How can I have multiple players control one pawn and show characters inside?

since the end result is multiplayer I should just jump right into that?

that’s the case, you should plan architecture with multiplayer\goal in mind from the start

player automatically posses the row boat

That fine for singleplayer, but in multiplayer your boat can’t have multiple owners. Hence, you don’t need to posses it and it can be just an actor (though it’s still better to keep it as ACharacter, since CharacterMovementComponent does a tons of work for proper multipler movement replication to clients. Note: i didn’t work with buoyancy so can’t say how it works in regards to multiplayer). As for default pawn - make some intermediate pawn, something like camera-only pawn.

players character model inside

Since you want the models, add the mesh to that default pawn.

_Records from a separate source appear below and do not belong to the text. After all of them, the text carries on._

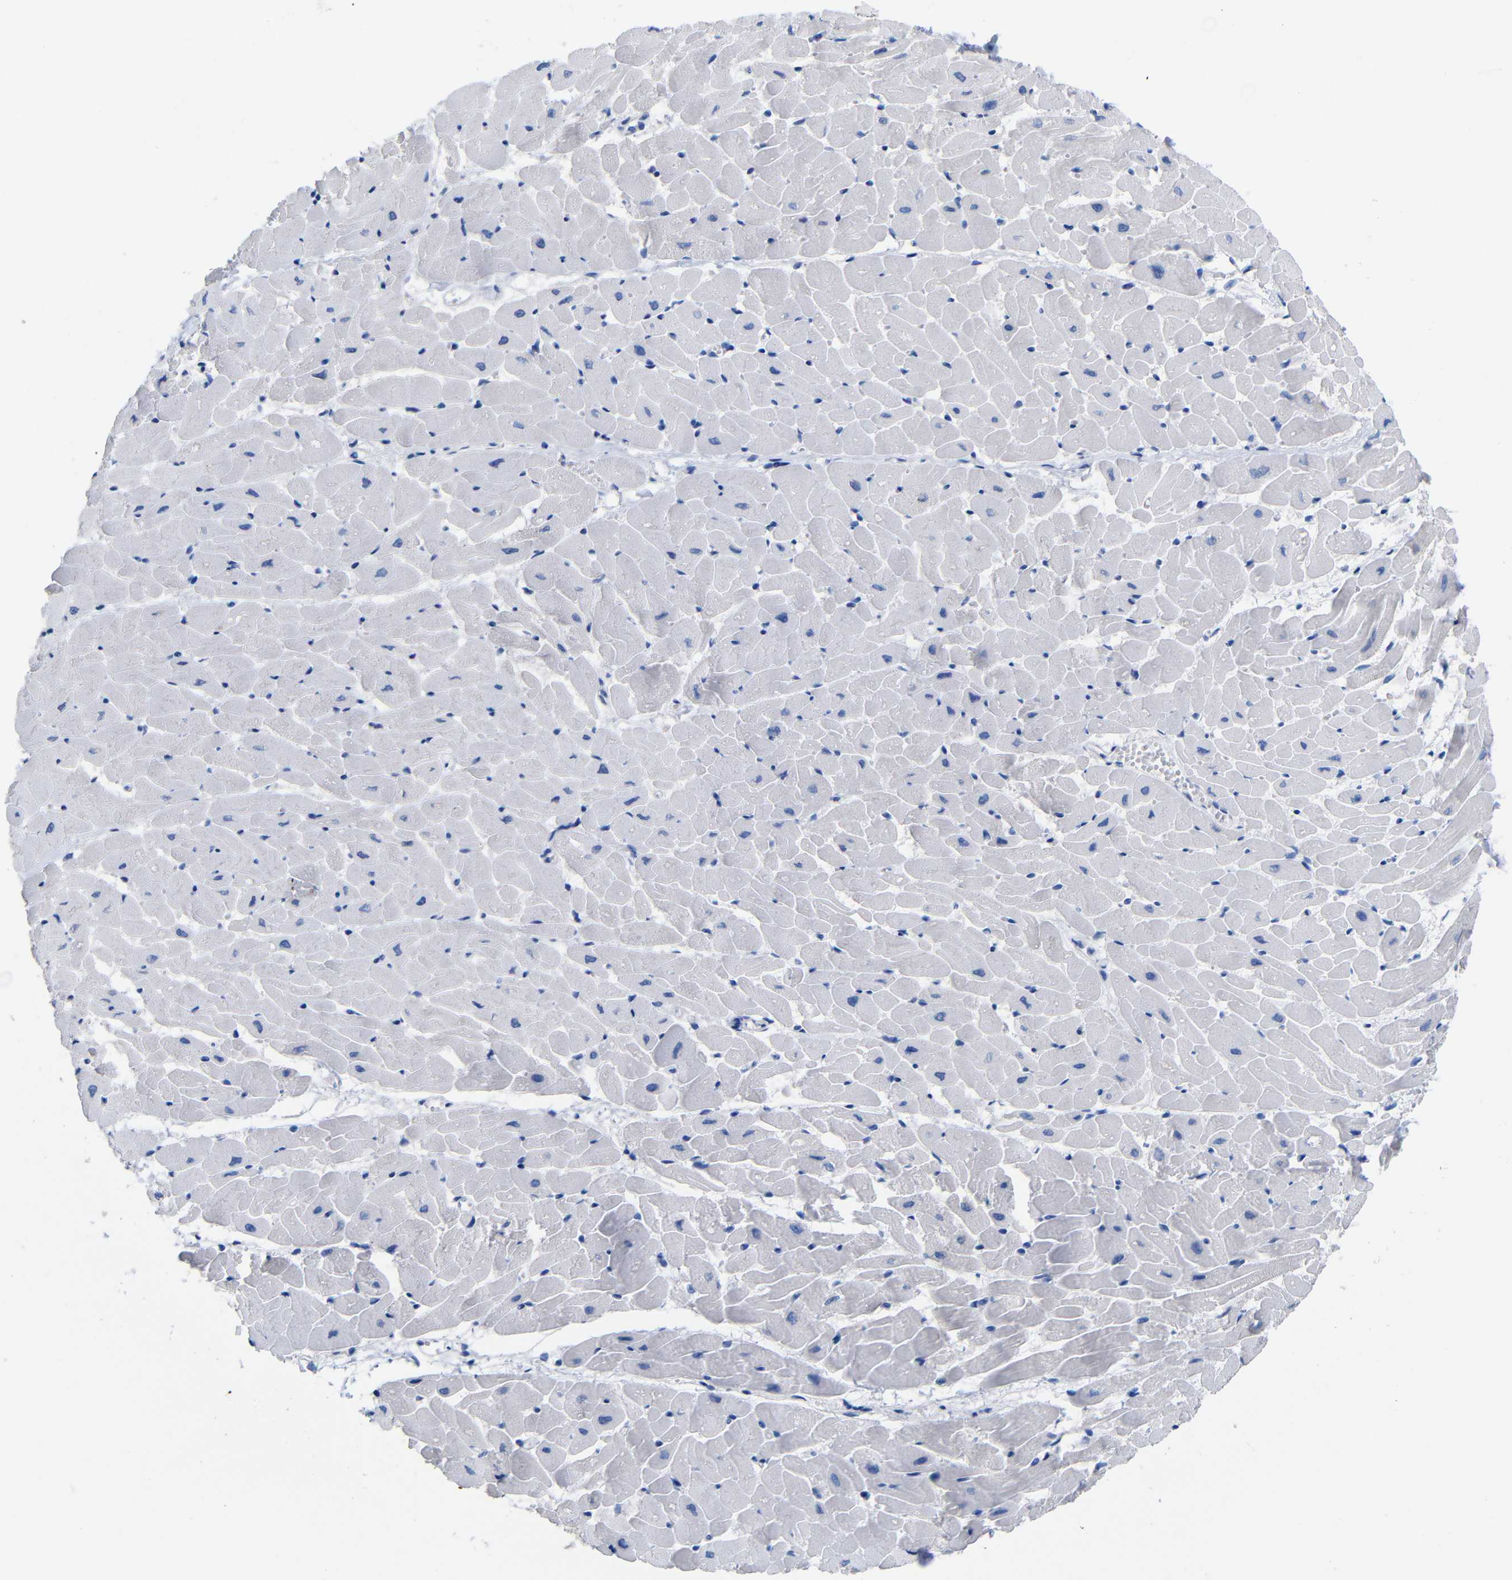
{"staining": {"intensity": "negative", "quantity": "none", "location": "none"}, "tissue": "heart muscle", "cell_type": "Cardiomyocytes", "image_type": "normal", "snomed": [{"axis": "morphology", "description": "Normal tissue, NOS"}, {"axis": "topography", "description": "Heart"}], "caption": "Micrograph shows no protein positivity in cardiomyocytes of normal heart muscle.", "gene": "CGNL1", "patient": {"sex": "female", "age": 19}}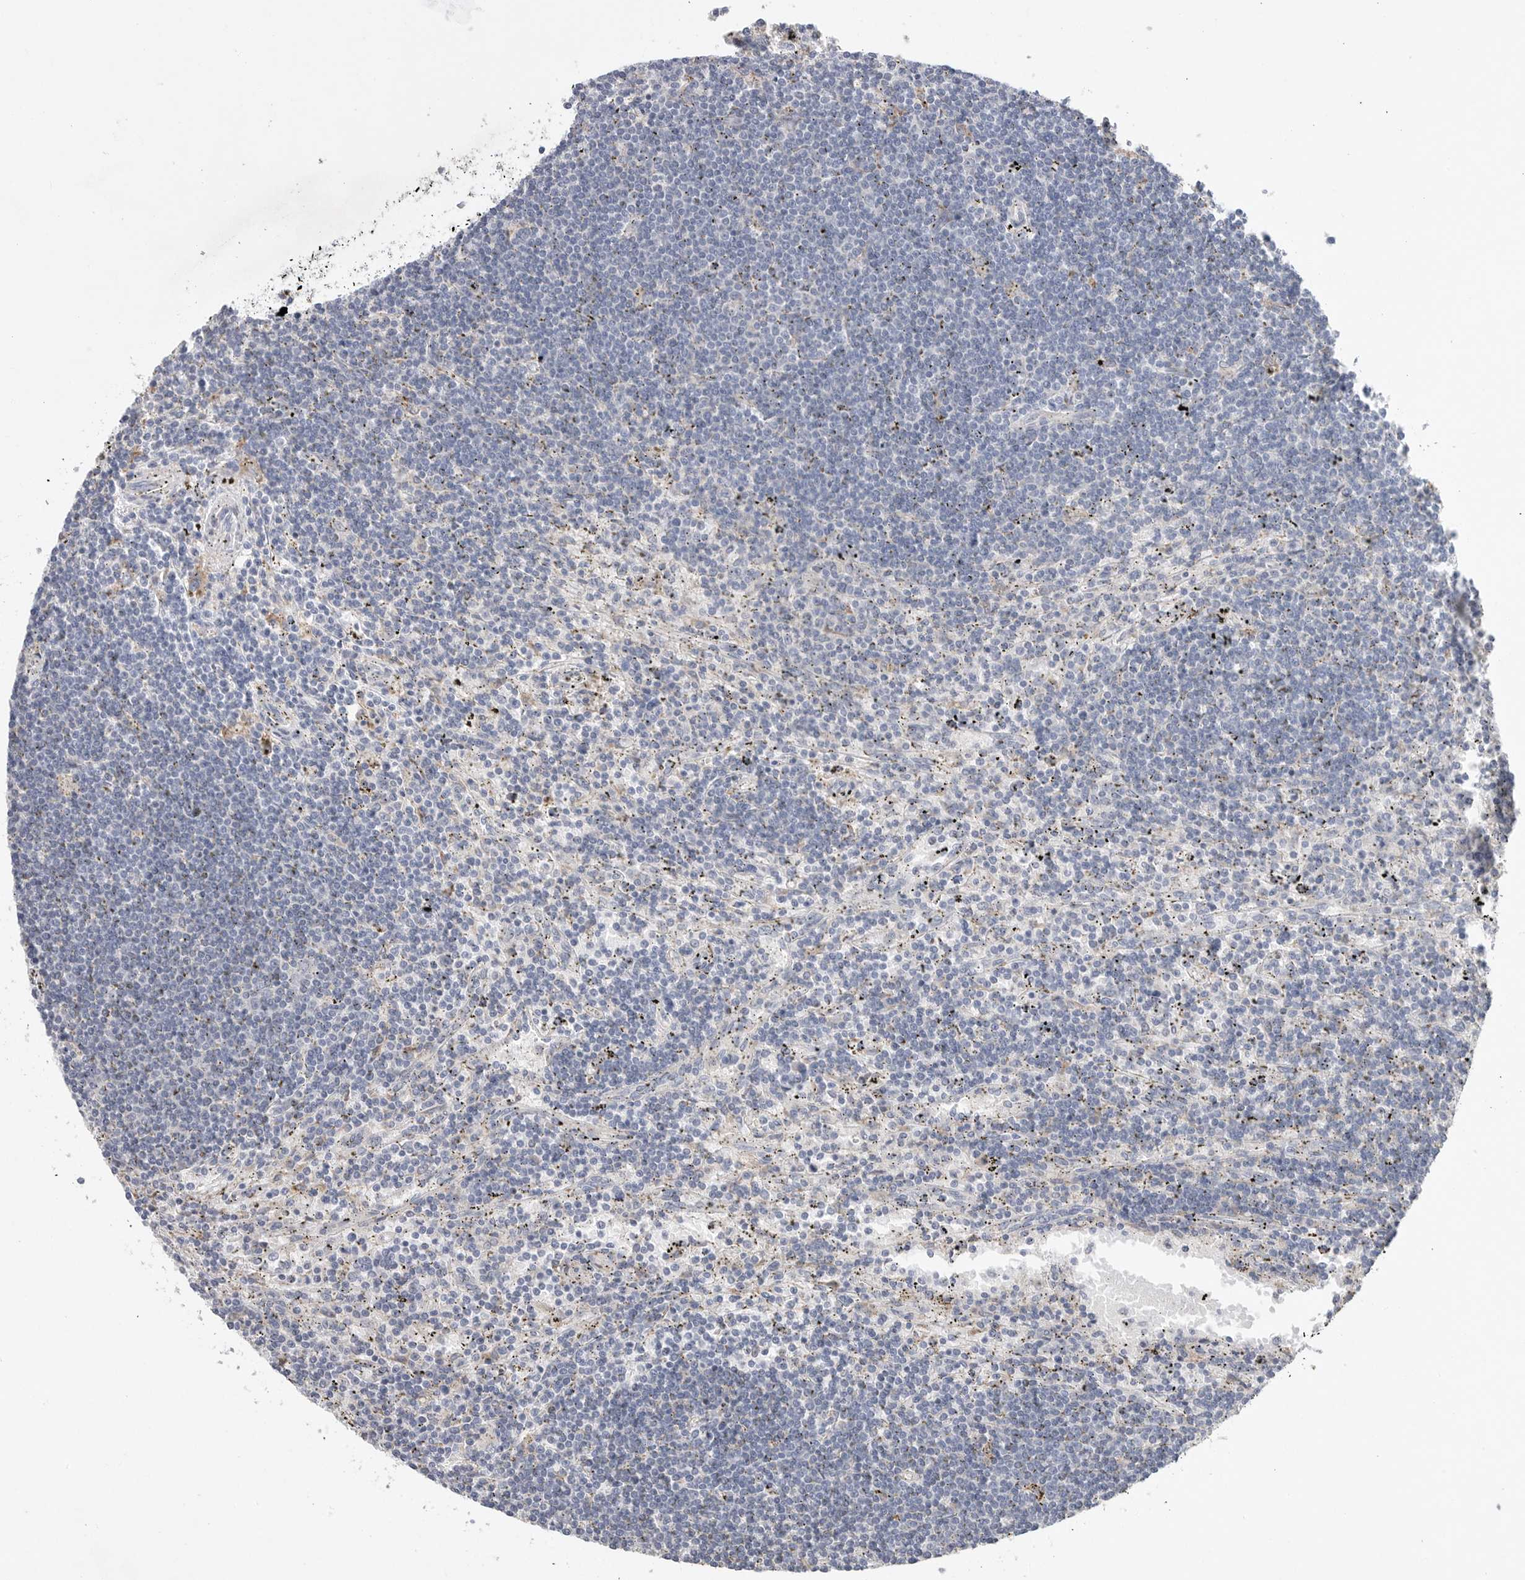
{"staining": {"intensity": "negative", "quantity": "none", "location": "none"}, "tissue": "lymphoma", "cell_type": "Tumor cells", "image_type": "cancer", "snomed": [{"axis": "morphology", "description": "Malignant lymphoma, non-Hodgkin's type, Low grade"}, {"axis": "topography", "description": "Spleen"}], "caption": "This is an immunohistochemistry micrograph of human low-grade malignant lymphoma, non-Hodgkin's type. There is no expression in tumor cells.", "gene": "CAMK2B", "patient": {"sex": "male", "age": 76}}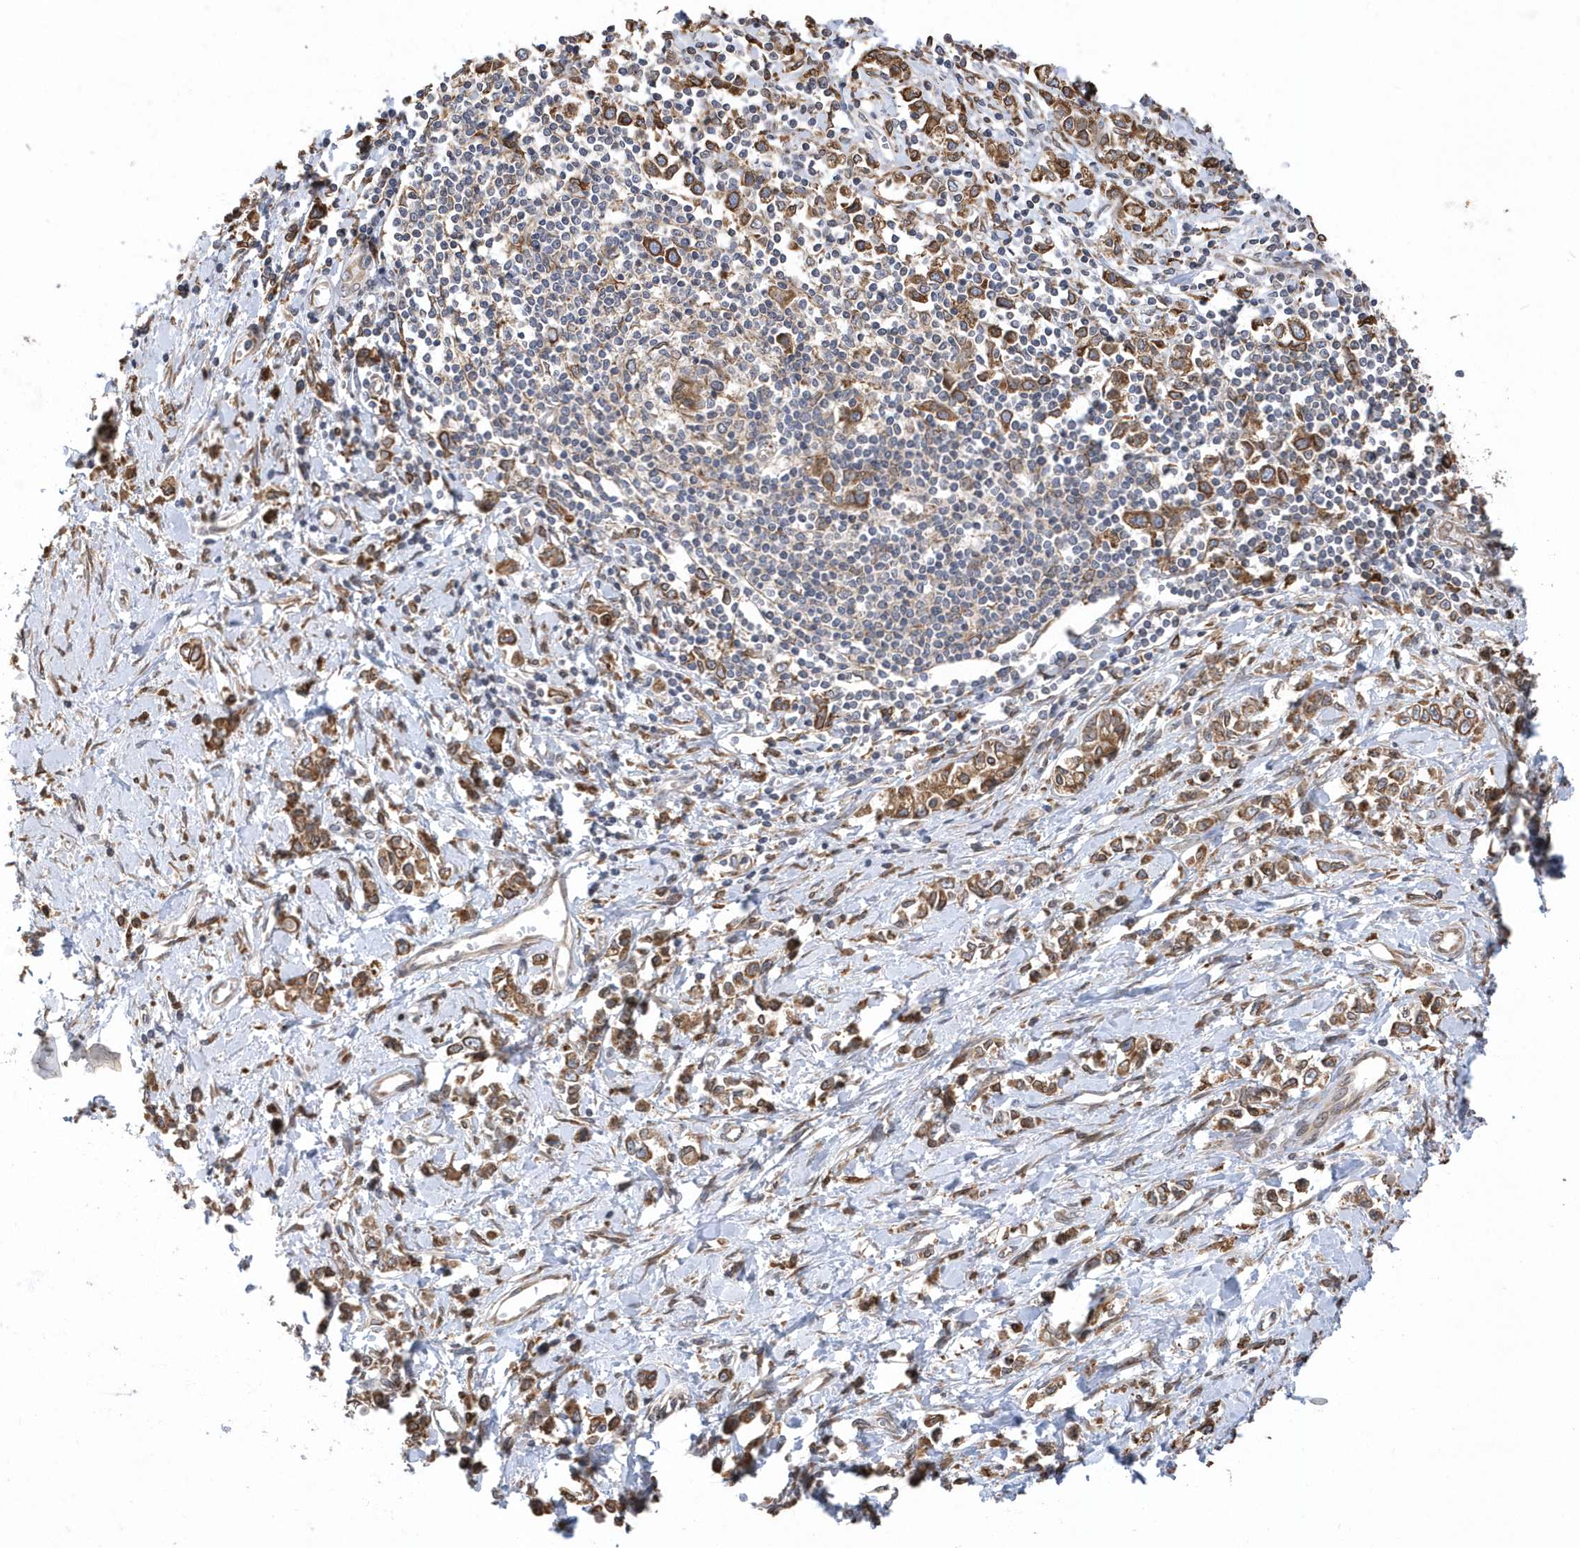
{"staining": {"intensity": "moderate", "quantity": ">75%", "location": "cytoplasmic/membranous"}, "tissue": "stomach cancer", "cell_type": "Tumor cells", "image_type": "cancer", "snomed": [{"axis": "morphology", "description": "Adenocarcinoma, NOS"}, {"axis": "topography", "description": "Stomach"}], "caption": "An image of human adenocarcinoma (stomach) stained for a protein displays moderate cytoplasmic/membranous brown staining in tumor cells.", "gene": "VAMP7", "patient": {"sex": "female", "age": 76}}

You even can attach your default pawns to boat’s sockets.

After this point, when you have a 4 controllers, 4 default camera-only pawns and a single boat:

  1. catch the input for player inside of default pawn (or stright in controller no differences in simple scenarios)
  2. when input happens - call a server-rpc (client->server call)
    note: you can send to server raw input [click happend] or click result [the force we should apply to boat]. Sending [click happend] is more cheat-proof by the cost of click being affected by latency. Sending click result [the force we should apply] is vulnerable to cheats but left better user experience. This choice is up to you, unless you going for more advanced techniques, like custom prediction, which in simple case like yours is likely excessive
  3. In this call’s handler on server - add movement input to boat on server only
  4. CharacterMovementComponent will handle automatic movement replication to all clients

Alternative scenario:
2. same as [2] above + prediction. Does the same but also add movement input locally on client. That’s the tricky technique, since there are a lot of corner cases and improper implementation may introduce the excessive rubberbanding that will be worse than the simplest way. So i just outline that such method exist without going in details.